--- Data listing ---
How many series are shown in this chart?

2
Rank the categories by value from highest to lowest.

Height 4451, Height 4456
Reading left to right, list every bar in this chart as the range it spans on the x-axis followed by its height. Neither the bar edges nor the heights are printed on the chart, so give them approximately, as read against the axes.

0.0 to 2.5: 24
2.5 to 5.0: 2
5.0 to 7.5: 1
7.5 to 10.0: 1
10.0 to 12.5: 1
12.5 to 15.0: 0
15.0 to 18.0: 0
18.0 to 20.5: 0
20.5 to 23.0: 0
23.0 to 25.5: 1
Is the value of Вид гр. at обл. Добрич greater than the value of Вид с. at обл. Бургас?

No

---

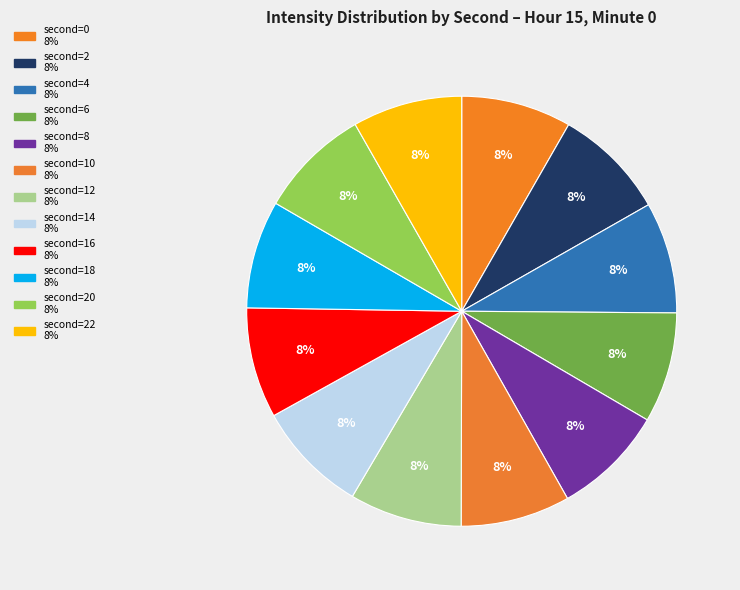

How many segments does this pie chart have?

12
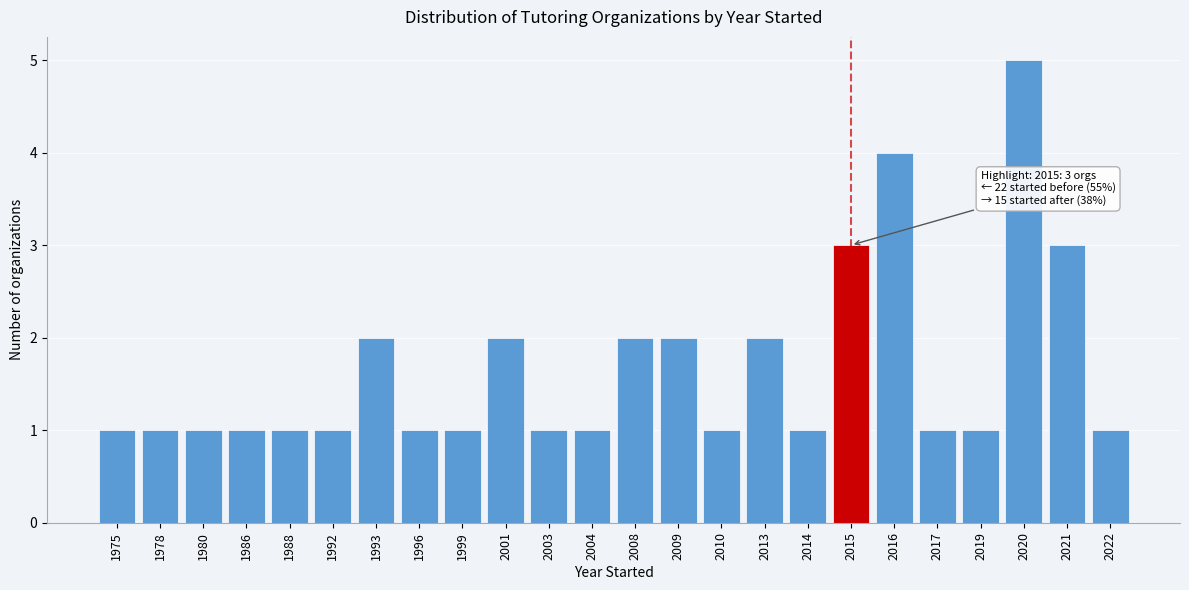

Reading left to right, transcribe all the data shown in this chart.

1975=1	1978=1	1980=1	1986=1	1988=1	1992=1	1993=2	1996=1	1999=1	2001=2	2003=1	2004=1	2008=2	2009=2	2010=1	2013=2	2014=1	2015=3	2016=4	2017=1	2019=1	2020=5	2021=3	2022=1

--- Activity ---
Write out the lines above exactly, starting at the line containing "How many series are shown in this chart?" and ending at the line containing "Rank the categories", with both of those lines included.

--- Solution to this task ---
How many series are shown in this chart?

2
Rank the categories by value from highest to lowest.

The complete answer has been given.